*BRIEF*
Please restate each entry word for word and leave the pictures out.

*STUDY MATERIAL*
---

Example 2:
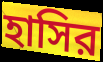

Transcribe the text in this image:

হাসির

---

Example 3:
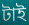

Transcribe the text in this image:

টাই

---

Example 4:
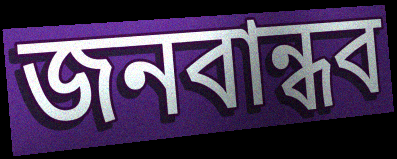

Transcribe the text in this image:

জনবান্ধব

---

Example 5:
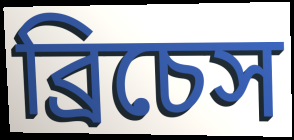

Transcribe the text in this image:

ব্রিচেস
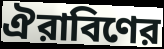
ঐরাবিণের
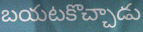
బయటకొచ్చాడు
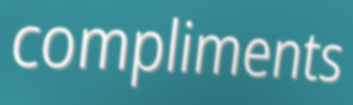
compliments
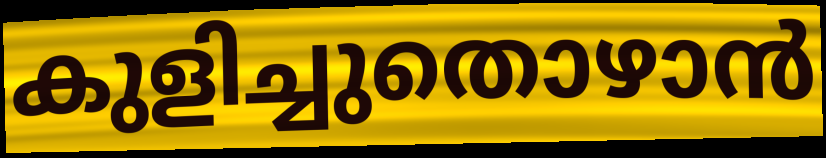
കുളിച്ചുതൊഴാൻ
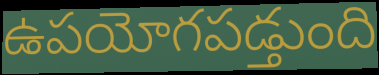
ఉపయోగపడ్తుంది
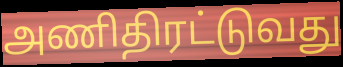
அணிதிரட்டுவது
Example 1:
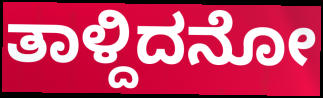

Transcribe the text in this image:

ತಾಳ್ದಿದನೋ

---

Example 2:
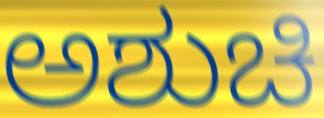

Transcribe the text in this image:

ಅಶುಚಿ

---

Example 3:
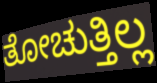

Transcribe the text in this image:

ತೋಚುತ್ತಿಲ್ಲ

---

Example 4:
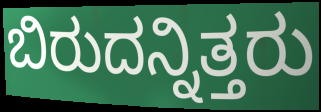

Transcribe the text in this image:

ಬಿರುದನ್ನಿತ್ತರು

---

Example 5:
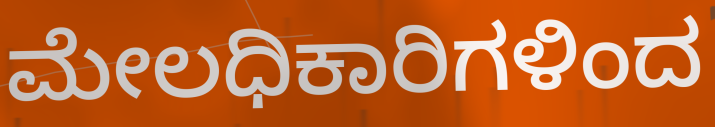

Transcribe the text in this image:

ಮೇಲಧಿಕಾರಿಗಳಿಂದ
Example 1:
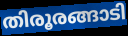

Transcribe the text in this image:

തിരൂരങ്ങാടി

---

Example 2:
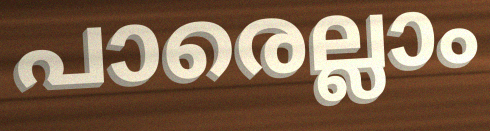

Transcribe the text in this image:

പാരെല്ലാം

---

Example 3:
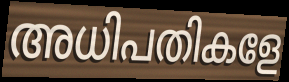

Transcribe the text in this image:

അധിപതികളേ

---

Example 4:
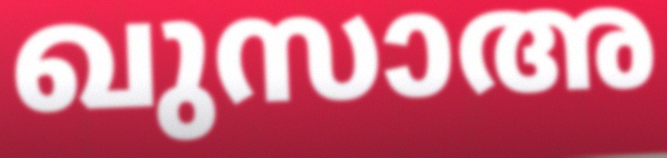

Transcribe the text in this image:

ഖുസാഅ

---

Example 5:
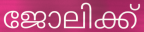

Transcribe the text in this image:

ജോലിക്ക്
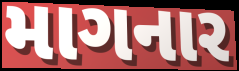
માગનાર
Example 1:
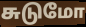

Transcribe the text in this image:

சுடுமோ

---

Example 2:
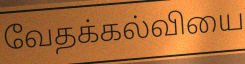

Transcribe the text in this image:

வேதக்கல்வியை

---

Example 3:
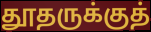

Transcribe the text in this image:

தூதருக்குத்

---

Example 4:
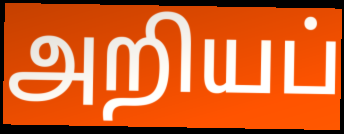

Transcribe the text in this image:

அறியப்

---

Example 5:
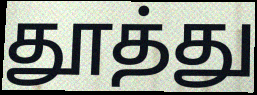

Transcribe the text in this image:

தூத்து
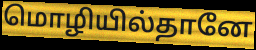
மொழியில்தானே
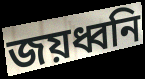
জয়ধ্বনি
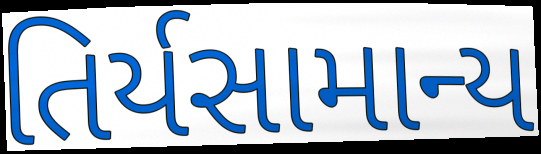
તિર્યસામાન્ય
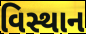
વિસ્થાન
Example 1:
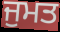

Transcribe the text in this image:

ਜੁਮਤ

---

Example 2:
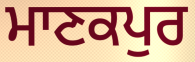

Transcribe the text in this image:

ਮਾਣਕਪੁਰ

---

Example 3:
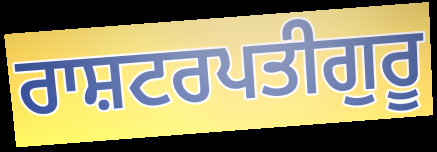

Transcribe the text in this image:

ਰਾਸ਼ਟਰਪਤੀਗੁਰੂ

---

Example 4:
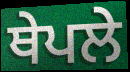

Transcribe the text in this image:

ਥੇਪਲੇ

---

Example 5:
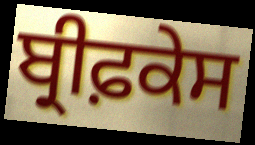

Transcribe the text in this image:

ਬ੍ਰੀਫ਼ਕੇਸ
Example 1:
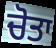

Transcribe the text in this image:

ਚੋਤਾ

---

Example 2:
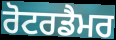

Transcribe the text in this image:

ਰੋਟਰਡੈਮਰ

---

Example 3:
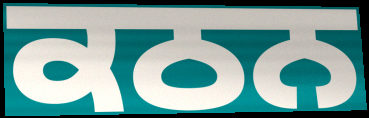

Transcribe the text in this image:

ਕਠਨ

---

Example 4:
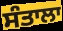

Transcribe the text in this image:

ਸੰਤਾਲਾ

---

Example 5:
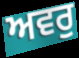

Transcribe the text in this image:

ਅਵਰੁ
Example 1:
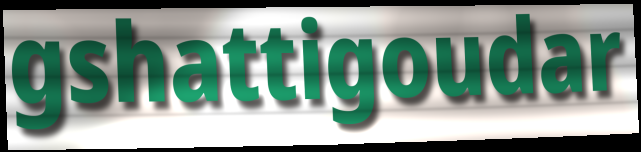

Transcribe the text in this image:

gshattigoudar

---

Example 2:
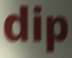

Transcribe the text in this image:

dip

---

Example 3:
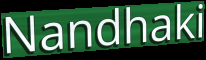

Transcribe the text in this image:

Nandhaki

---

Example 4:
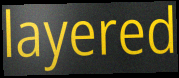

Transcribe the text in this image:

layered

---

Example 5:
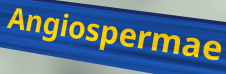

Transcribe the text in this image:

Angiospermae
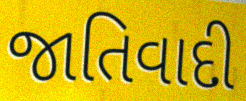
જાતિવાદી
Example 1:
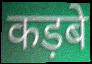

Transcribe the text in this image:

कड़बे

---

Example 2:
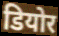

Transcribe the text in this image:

*SOLUTION FOR THIS EXERCISE*
---

Example 2:

Transcribe the text in this image:

হাসির

---

Example 3:

Transcribe the text in this image:

টাই

---

Example 4:

Transcribe the text in this image:

জনবান্ধব

---

Example 5:

Transcribe the text in this image:

ব্রিচেস
ঐরাবিণের
బయటకొచ్చాడు
compliments
കുളിച്ചുതൊഴാൻ
ఉపయోగపడ్తుంది
அணிதிரட்டுவது
Example 1:

Transcribe the text in this image:

ತಾಳ್ದಿದನೋ

---

Example 2:

Transcribe the text in this image:

ಅಶುಚಿ

---

Example 3:

Transcribe the text in this image:

ತೋಚುತ್ತಿಲ್ಲ

---

Example 4:

Transcribe the text in this image:

ಬಿರುದನ್ನಿತ್ತರು

---

Example 5:

Transcribe the text in this image:

ಮೇಲಧಿಕಾರಿಗಳಿಂದ
Example 1:

Transcribe the text in this image:

തിരൂരങ്ങാടി

---

Example 2:

Transcribe the text in this image:

പാരെല്ലാം

---

Example 3:

Transcribe the text in this image:

അധിപതികളേ

---

Example 4:

Transcribe the text in this image:

ഖുസാഅ

---

Example 5:

Transcribe the text in this image:

ജോലിക്ക്
માગનાર
Example 1:

Transcribe the text in this image:

சுடுமோ

---

Example 2:

Transcribe the text in this image:

வேதக்கல்வியை

---

Example 3:

Transcribe the text in this image:

தூதருக்குத்

---

Example 4:

Transcribe the text in this image:

அறியப்

---

Example 5:

Transcribe the text in this image:

தூத்து
மொழியில்தானே
জয়ধ্বনি
તિર્યસામાન્ય
વિસ્થાન
Example 1:

Transcribe the text in this image:

ਜੁਮਤ

---

Example 2:

Transcribe the text in this image:

ਮਾਣਕਪੁਰ

---

Example 3:

Transcribe the text in this image:

ਰਾਸ਼ਟਰਪਤੀਗੁਰੂ

---

Example 4:

Transcribe the text in this image:

ਥੇਪਲੇ

---

Example 5:

Transcribe the text in this image:

ਬ੍ਰੀਫ਼ਕੇਸ
Example 1:

Transcribe the text in this image:

ਚੋਤਾ

---

Example 2:

Transcribe the text in this image:

ਰੋਟਰਡੈਮਰ

---

Example 3:

Transcribe the text in this image:

ਕਠਨ

---

Example 4:

Transcribe the text in this image:

ਸੰਤਾਲਾ

---

Example 5:

Transcribe the text in this image:

ਅਵਰੁ
Example 1:

Transcribe the text in this image:

gshattigoudar

---

Example 2:

Transcribe the text in this image:

dip

---

Example 3:

Transcribe the text in this image:

Nandhaki

---

Example 4:

Transcribe the text in this image:

layered

---

Example 5:

Transcribe the text in this image:

Angiospermae
જાતિવાદી
Example 1:

Transcribe the text in this image:

कड़बे

---

Example 2:

Transcribe the text in this image:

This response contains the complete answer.